Despite the impact of Pension Committee on eDiscovery practice and jurisprudence, subsequent case law reveals the difficulty in crafting national eDiscovery standards. Several courts have declined to follow the Pension Committee rubric, particularly as it relates to litigation holds. Indeed, over the past three weeks, three different courts have distinguished the sweeping Pension Committee rule that a litigant’s failure to issue a written hold constitutes gross negligence.
For example, in Steuben Foods, Inc. v. Country Gourmet Foods, LLC (W.D.N.Y. Apr. 21, 2011), the court refused to sanction the plaintiff despite its failure to issue a written litigation hold. Relying on Pension Committee, defendants argued that plaintiff’s oral hold instruction was inadequate and grounds for terminating sanctions.
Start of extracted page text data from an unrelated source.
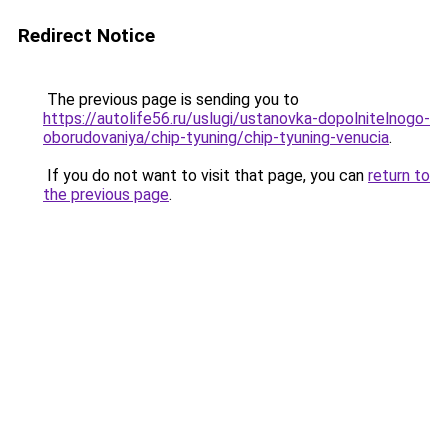
Redirect Notice
The previous page is sending you to
https://autolife56.ru/uslugi/ustanovka-dopolnitelnogo-
oborudovaniya/chip-tyuning/chip-tyuning-venucia
.
If you do not want to visit that page, you can
return to
the previous page
.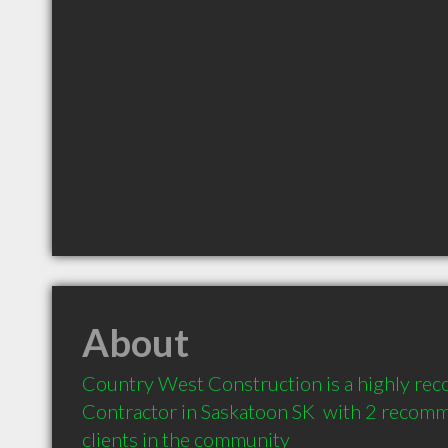
About
Country West Construction is a highly re
Contractor in Saskatoon SK  with 2 recomm
clients in the community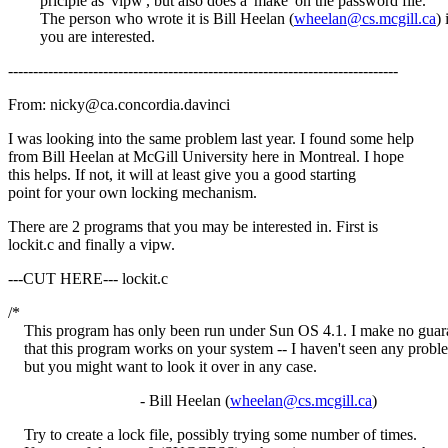
priciple as 'vipw', but also does a 'make' on the password file.
The person who wrote it is Bill Heelan (
wheelan@cs.mcgill.ca
) 
you are interested.
------------------------------------------------------------------------------
From: nicky@ca.concordia.davinci
I was looking into the same problem last year. I found some help
from Bill Heelan at McGill University here in Montreal. I hope
this helps. If not, it will at least give you a good starting
point for your own locking mechanism.
There are 2 programs that you may be interested in. First is
lockit.c and finally a vipw.
---CUT HERE--- lockit.c
/*
This program has only been run under Sun OS 4.1. I make no guar
that this program works on your system -- I haven't seen any probl
but you might want to look it over in any case.
- Bill Heelan (
wheelan@cs.mcgill.ca
)
Try to create a lock file, possibly trying some number of times.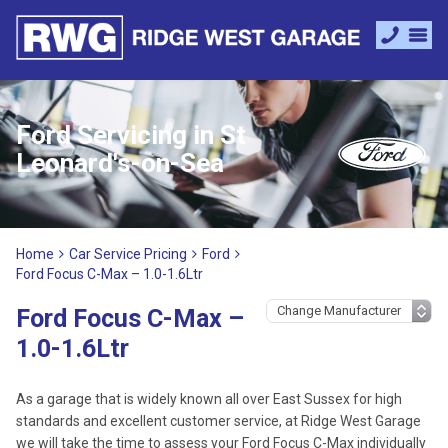
Ford Servicing in St
Leonard's-on-Sea
Home
Car Service Pricing
Ford
Ford Focus C-Max – 1.0-1.6Ltr
Ford Focus C-Max –
1.0-1.6Ltr
As a garage that is widely known all over East Sussex for high
standards and excellent customer service, at Ridge West Garage
we will take the time to assess your Ford Focus C-Max individually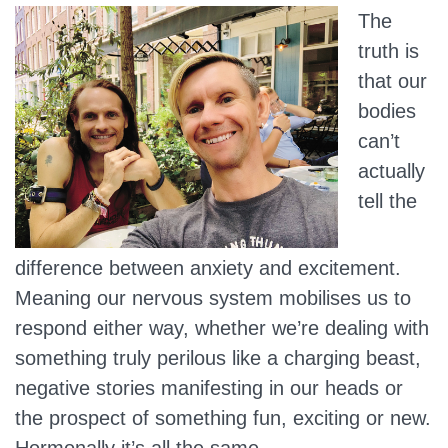
The
truth is
that our
bodies
can’t
actually
tell the
difference between anxiety and excitement.
Meaning our nervous system mobilises us to
respond either way, whether we’re dealing with
something truly perilous like a charging beast,
negative stories manifesting in our heads or
the prospect of something fun, exciting or new.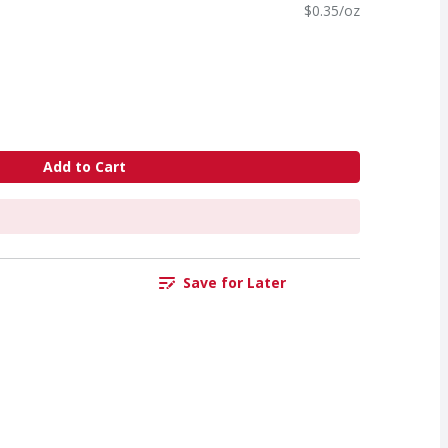
$0.35/oz
Add to Cart
Save for Later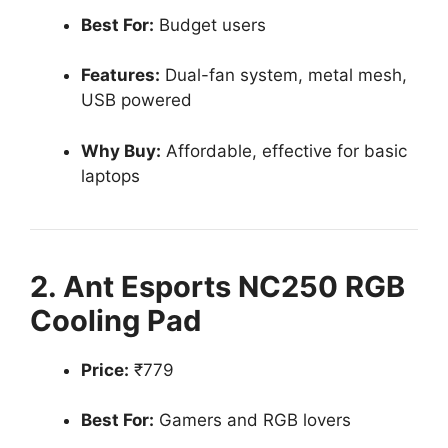
Best For:
Budget users
Features:
Dual-fan system, metal mesh,
USB powered
Why Buy:
Affordable, effective for basic
laptops
2. Ant Esports NC250 RGB
Cooling Pad
Price:
₹779
Best For:
Gamers and RGB lovers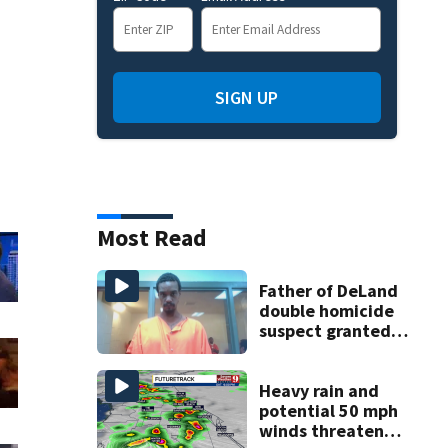
SIGN UP
Most Read
Father of DeLand
double homicide
suspect granted
$100,000 bond
Heavy rain and
potential 50 mph
winds threaten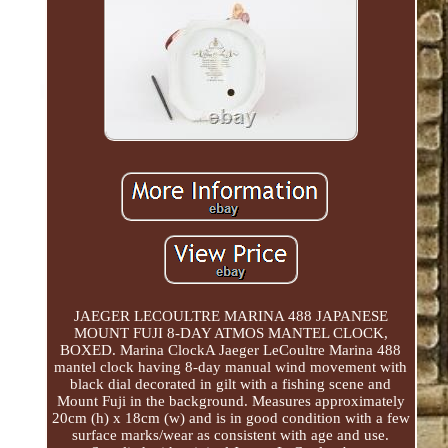
JAEGER LECOULTRE MARINA 488 JAPANESE
MOUNT FUJI 8-DAY ATMOS MANTEL CLOCK,
BOXED. Marina ClockA Jaeger LeCoultre Marina 488
mantel clock having 8-day manual wind movement with
black dial decorated in gilt with a fishing scene and
Mount Fuji in the background. Measures approximately
20cm (h) x 18cm (w) and is in good condition with a few
surface marks/wear as consistent with age and use.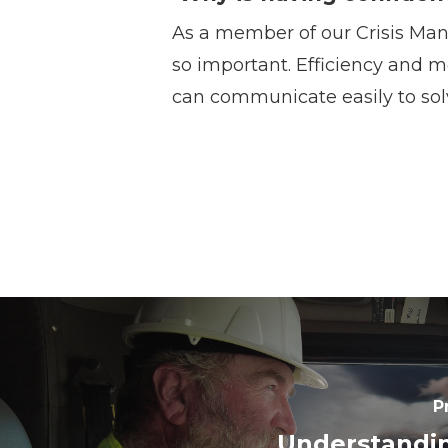
As a member of our Crisis Man
so important. Efficiency and m
can communicate easily to sol
P
Understandi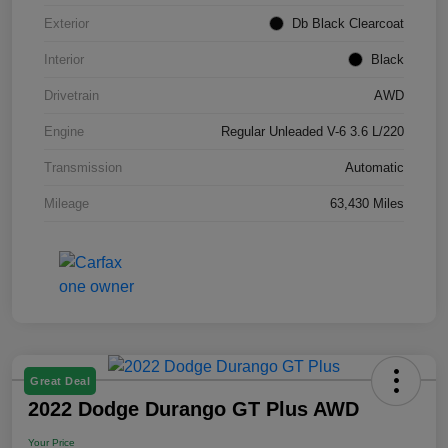
Exterior
Db Black Clearcoat
Interior
Black
Drivetrain
AWD
Engine
Regular Unleaded V-6 3.6 L/220
Transmission
Automatic
Mileage
63,430 Miles
Great Deal
2022 Dodge Durango GT Plus AWD
Your Price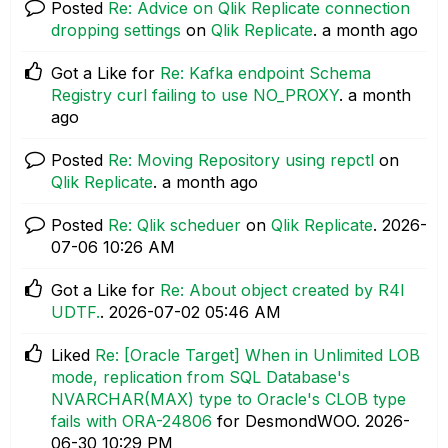
Posted
Re: Advice on Qlik Replicate connection
dropping settings
on
Qlik Replicate
.
a month ago
Got a Like for
Re: Kafka endpoint Schema
Registry curl failing to use NO_PROXY
.
a month
ago
Posted
Re: Moving Repository using repctl
on
Qlik Replicate
.
a month ago
Posted
Re: Qlik scheduer
on
Qlik Replicate
.
‎2026-
07-06
10:26 AM
Got a Like for
Re: About object created by R4I
UDTF.
.
‎2026-07-02
05:46 AM
Liked
Re: [Oracle Target] When in Unlimited LOB
mode, replication from SQL Database's
NVARCHAR(MAX) type to Oracle's CLOB type
fails with ORA-24806
for DesmondWOO.
‎2026-
06-30
10:29 PM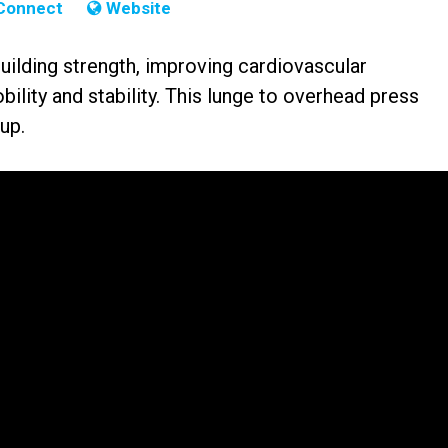
Connect
Website
building strength, improving cardiovascular
lity and stability. This lunge to overhead press
up.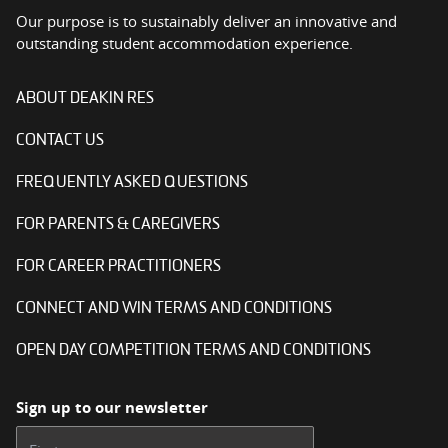
Our purpose is to sustainably deliver an innovative and
outstanding student accommodation experience.
ABOUT DEAKIN RES
CONTACT US
FREQUENTLY ASKED QUESTIONS
FOR PARENTS & CAREGIVERS
FOR CAREER PRACTITIONERS
CONNECT AND WIN TERMS AND CONDITIONS
OPEN DAY COMPETITION TERMS AND CONDITIONS
Sign up to our newsletter
First name: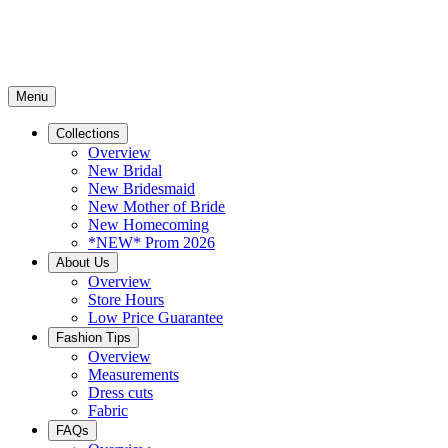
Menu
Collections
Overview
New Bridal
New Bridesmaid
New Mother of Bride
New Homecoming
*NEW* Prom 2026
About Us
Overview
Store Hours
Low Price Guarantee
Fashion Tips
Overview
Measurements
Dress cuts
Fabric
FAQs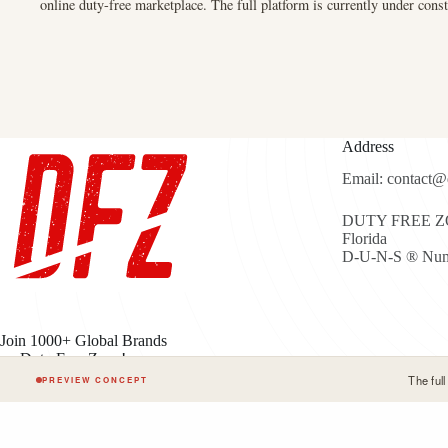
online duty-free marketplace. The full platform is currently under const
Address
Email: contact@
DUTY FREE ZON
Florida
D-U-N-S ® Num
Join 1000+ Global Brands
on Duty Free Zone!
The ful
PREVIEW CONCEPT
Cop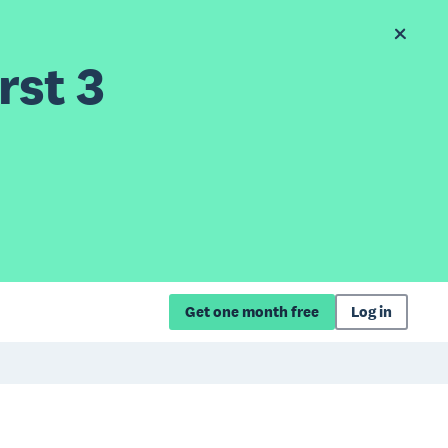
rst 3
Get one month free
Log in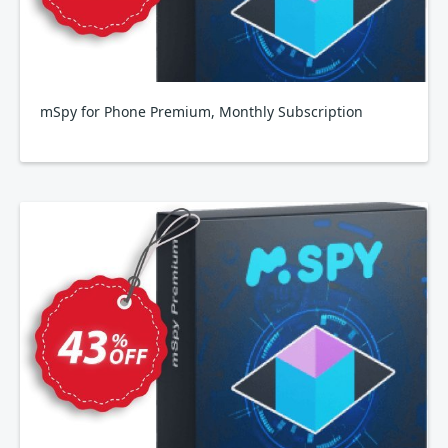
mSpy for Phone Premium, Monthly Subscription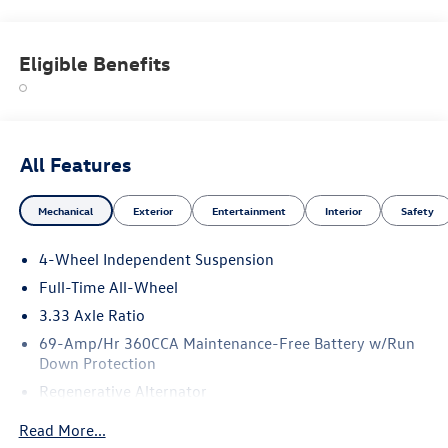
Eligible Benefits
All Features
Mechanical
Exterior
Entertainment
Interior
Safety
4-Wheel Independent Suspension
Full-Time All-Wheel
3.33 Axle Ratio
69-Amp/Hr 360CCA Maintenance-Free Battery w/Run
Down Protection
Regenerative Alternator
5115# Gvwr 1014# Maximum Payload
Read More...
Gas-Pressurized Shock Absorbers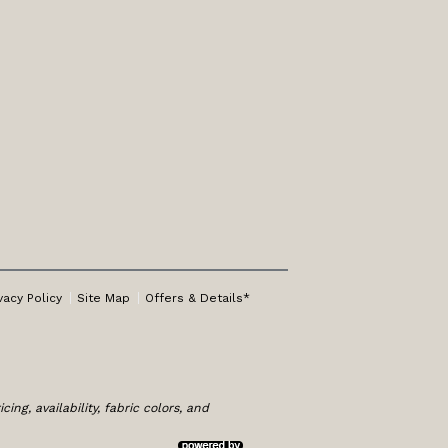
vacy Policy
Site Map
Offers & Details*
ng, availability, fabric colors, and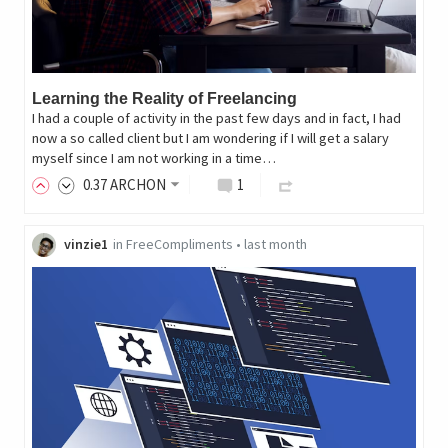
Learning the Reality of Freelancing
I had a couple of activity in the past few days and in fact, I had
now a so called client but I am wondering if I will get a salary
myself since I am not working in a time…
0
.37
ARCHON
1
vinzie1
in
FreeCompliments
•
last month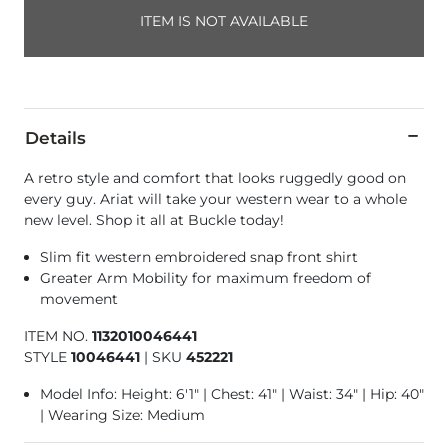
ITEM IS NOT AVAILABLE
Details
A retro style and comfort that looks ruggedly good on
every guy. Ariat will take your western wear to a whole
new level. Shop it all at Buckle today!
Slim fit western embroidered snap front shirt
Greater Arm Mobility for maximum freedom of
movement
ITEM NO.
1132010046441
STYLE
10046441
|
SKU
452221
Model Info: Height: 6'1" | Chest: 41" | Waist: 34" | Hip: 40"
| Wearing Size: Medium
The court rejected that argument, explaining that an oral hold instruction was sufficient in this instance given the discreet number of players involved and that plaintiff was a small enterprise. Pension Committee was therefore inapposite.
This same theme was emphasized last week when an Arizona district court declined to follow Pension Committee’s rigid written hold rule. In Surowiec v. Capital Title Agency, Inc. (D. Ariz. May 4, 2011), the court reasoned that “per se rules” were often too inflexible to address the factual complexities surrounding eDiscovery sanctions motions. Though it refused to follow the Pension Committee rule, the court nonetheless issued an adverse inference jury instruction to address what it characterized as a grossly negligent litigation response effort. Such a sanction was warranted in this instance since defendants failed to implement any hold until six months after the duty to preserve attached, causing the destruction of key emails.
And just this week, a magistrate from the Southern District of New York (Centrifugal Force, Inc. v. Softnet Communication, Inc. (S.D.N.Y. May 11, 2011)) – Pension Committee’s court of origin – chose not to sanction some defendants who failed to issue a written litigation hold immediately after the duty to preserve attached. Relying on Pension Committee, the plaintiff argued that defendants’ oral hold was insufficient and that their later written hold was tardy. Noting that “some case law” supports that point, the Centrifugal Force court instead determined that defendants’ hold efforts were sufficient in this particular instance.
These decisions are the latest to distinguish the Pension Committee rules as being too inflexible to address the factual nuances of eDiscovery. And more than just diluting the effect of Pension Committee, this trio of cases makes clear the difficulty of establishing a national standard to address the factual complexities of many eDiscovery issues. See also Orbit One Communications, Inc. v. Numerex Corp., 271 F.R.D. 429 (S.D.N.Y. 2010) (reasoning that other factors, such as whether discovery-relevant evidence was actually destroyed, may be more instructive in addressing the adequacy of data preservation efforts than strict compliance with preservation rules).